Я вот смеюсь тоже над гомеопатией, смеюсь всегда над магнетизмом. Действительно, я была раз на séance [98], такая глупость, шарлатанство! Какой-то француз при мне водил, водил руками по ясновидящей, потом взял в рот какую-то маленькую гармонику и начал гудеть. Это, видите ли, чтобы привести ее в восторженное состояние. Уж она кувыркалась, кувыркалась, голову совсем закатила назад, в глазах остались одни белки. А я подсела к ней, взяла ее за руку и спрашиваю:
– Какие у меня волосы?
Она отвечает:
– Вы блондинка.
Вот вам и ясновидение! Я даже рассердилась. Предлагали этой же девчонке колоть руку. Я ей так булавку запустила, что она закричала благим матом.
Да, все это прекрасно; но я не могу, однако ж, доказать ни другим, ни самой себе, что магнетизма нет. Если есть магнит в природе, должен быть в человеке и магнетизм. Да и гомеопатию объясняют как-то мудрено. Есть даже теперь аптеки и доктора ученые. Не меньше же они меня знают.
Вот то-то и дело, что никто из нас, женщин, никогда ничего хорошенько не передумал. Повторяем, как сороки, одни слова; а что в них такое сидит – не знаем.
В самом деле мне стало совестно.
– Полноте, – ответил он с умной и хорошей улыбкой. – Правда, вы меня заставили говорить о себе. Я этого не жалую, и не к тому я вел речь. В свете было бы очень приятно жить многим, особенно женщинам молодым и… (он помолчал) свободным, как вы, например. Вы когда-нибудь читали Ревизора…
– Гоголя?
Я спросила и покраснела.
– Да, Гоголя.
Он повторил это так просто, что я преисполнилась благодарности.
– Ну, так в этом самом Ревизоре, Иван Александрович Хлестаков говорит, что он "любит срывать цветы удовольствия". Но знаете ли, что срывать их умно и разнообразно – очень нелегкая вещь.
– Так поучите меня…
Он прищурился и помолчал.
– Из вас вышла бы препонятливая ученица.
– Но что же нужно делать? – заторопилась я.

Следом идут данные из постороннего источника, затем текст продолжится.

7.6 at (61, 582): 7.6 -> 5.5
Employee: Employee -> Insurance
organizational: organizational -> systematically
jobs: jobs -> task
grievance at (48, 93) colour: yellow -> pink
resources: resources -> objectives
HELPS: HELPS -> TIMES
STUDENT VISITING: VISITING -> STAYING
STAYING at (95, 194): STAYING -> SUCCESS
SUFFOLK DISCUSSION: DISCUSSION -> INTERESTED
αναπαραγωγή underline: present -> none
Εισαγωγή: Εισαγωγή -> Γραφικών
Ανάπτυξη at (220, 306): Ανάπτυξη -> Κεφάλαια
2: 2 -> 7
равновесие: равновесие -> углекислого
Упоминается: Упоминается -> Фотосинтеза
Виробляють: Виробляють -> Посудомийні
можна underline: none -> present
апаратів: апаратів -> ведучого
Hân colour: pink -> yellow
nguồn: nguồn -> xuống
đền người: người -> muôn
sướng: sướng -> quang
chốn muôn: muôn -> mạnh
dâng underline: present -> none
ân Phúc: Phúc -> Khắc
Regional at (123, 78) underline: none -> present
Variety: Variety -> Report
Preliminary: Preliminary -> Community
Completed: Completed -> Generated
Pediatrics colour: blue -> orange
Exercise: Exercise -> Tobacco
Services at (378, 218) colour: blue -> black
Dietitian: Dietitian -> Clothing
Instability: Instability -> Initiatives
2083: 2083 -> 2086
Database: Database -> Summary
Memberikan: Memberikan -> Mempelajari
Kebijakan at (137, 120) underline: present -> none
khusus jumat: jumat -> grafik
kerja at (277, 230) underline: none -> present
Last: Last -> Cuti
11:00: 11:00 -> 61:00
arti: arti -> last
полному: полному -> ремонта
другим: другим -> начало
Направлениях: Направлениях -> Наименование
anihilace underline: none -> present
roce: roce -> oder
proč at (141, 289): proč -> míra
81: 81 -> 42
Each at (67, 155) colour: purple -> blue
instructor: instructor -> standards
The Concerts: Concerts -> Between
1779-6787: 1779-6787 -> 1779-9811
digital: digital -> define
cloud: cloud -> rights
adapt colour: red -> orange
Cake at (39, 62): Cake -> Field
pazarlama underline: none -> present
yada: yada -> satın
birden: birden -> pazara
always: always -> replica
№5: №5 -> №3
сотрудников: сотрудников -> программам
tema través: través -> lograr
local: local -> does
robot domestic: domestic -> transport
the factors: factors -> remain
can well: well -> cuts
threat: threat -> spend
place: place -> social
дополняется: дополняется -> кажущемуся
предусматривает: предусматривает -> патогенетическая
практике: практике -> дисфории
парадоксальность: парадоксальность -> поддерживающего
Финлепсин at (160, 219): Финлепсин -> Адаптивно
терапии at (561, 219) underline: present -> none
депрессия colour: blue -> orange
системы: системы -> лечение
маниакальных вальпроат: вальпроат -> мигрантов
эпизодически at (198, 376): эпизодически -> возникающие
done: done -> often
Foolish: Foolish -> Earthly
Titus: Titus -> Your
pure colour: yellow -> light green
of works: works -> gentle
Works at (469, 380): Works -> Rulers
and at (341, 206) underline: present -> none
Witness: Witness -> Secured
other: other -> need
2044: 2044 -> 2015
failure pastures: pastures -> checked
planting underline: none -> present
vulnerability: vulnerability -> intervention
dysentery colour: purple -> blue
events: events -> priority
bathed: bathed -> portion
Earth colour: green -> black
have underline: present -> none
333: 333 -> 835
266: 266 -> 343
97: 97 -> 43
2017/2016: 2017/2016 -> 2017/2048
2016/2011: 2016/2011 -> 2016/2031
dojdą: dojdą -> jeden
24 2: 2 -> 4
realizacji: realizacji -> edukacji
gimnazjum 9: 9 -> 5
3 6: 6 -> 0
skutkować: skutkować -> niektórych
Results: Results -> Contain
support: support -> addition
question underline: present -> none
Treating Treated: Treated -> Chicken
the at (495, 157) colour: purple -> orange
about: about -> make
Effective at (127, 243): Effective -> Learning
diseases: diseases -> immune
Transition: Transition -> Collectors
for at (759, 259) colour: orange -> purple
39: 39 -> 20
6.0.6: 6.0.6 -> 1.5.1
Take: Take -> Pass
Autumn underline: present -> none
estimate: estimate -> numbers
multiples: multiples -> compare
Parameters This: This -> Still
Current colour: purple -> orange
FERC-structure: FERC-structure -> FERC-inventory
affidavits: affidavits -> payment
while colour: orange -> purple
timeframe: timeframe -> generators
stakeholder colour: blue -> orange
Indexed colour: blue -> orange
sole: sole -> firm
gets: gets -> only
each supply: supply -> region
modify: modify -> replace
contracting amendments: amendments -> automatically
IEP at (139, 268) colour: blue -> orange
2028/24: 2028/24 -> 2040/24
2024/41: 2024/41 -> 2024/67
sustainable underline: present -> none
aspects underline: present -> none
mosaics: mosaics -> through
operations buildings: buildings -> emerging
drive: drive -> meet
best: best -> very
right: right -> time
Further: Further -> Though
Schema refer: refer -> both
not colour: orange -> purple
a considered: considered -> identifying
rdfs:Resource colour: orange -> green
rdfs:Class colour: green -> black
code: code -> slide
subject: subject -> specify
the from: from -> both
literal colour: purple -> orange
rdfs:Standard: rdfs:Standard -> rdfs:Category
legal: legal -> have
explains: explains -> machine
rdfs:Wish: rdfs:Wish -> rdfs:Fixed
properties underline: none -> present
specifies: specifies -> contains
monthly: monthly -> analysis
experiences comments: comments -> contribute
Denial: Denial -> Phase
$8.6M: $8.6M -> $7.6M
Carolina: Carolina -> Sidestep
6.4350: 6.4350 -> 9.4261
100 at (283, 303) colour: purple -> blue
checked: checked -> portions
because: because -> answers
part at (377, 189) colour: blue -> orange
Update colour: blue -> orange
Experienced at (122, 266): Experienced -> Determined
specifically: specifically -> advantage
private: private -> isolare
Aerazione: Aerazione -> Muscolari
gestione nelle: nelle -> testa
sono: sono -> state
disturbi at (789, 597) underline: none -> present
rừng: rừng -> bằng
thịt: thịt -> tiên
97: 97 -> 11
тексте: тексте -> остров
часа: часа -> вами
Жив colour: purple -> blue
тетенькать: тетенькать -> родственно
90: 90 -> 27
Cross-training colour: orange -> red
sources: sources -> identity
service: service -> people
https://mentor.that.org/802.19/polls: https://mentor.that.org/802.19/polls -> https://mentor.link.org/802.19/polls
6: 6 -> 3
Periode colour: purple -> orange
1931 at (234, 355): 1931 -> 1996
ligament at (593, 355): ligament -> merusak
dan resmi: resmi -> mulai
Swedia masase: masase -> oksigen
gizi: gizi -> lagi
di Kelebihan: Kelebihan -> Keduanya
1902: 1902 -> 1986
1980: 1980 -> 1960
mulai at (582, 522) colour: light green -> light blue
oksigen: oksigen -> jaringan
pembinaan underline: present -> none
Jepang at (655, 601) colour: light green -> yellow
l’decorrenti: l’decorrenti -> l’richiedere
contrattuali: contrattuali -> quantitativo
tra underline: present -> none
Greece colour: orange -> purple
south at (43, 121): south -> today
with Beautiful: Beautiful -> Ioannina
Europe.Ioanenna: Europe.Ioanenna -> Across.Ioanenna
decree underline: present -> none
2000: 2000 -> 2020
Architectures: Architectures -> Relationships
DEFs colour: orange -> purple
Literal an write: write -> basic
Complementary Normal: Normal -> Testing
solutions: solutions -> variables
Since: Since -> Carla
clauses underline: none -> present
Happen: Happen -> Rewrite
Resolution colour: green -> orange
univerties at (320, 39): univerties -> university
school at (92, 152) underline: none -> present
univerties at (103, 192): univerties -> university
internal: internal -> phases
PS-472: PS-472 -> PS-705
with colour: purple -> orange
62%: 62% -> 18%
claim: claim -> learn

– Очень простую вещь. Тратить свою красоту, молодость и ум так, чтобы "и волки были сыты, и овцы целы". Жить с прохладцей и, – протянул он, – ничего не бояться.
Он скоро-скоро поднялся.
– Виноват, я вас заболтал совсем…
Что это за человек? Дурной или хороший? Умен удивительно. Il a le don d'asseoir vos idées [75]. Поговоривши с ним, как-то успокоиваешься и миришься с жизнью. У меня даже голова прошла, и я вспомнила все его умные слова. Я бы никогда не сумела сказать по-русски того, что я записала.
И какой у него такт! Я уверена, что он меня узнал в маскараде и хоть бы слово. Всякий другой из наших mioches [76] начал бы ухмыляться и делать разные глупые намеки.
Вот две личности: Домбрович и Clémence. Конечно, уж позанимательнее очень и очень многих. Clémence сказала про него, что он: "bien au-dessus de ces petits crevés" [77]. Это еще невеликая похвала… Я, признаюсь, ни в одной петербургской гостиной не встречала никого приятнее и умнее его.
С ним я могу встречаться. Ну, a Clémence?
Экие глупости я спрашиваю! Кто же она в сущности?.. Une fille publique! [78] И больше ничего. Как бы она там ни была… séduisante [79], что же может быть гаже ее жизни?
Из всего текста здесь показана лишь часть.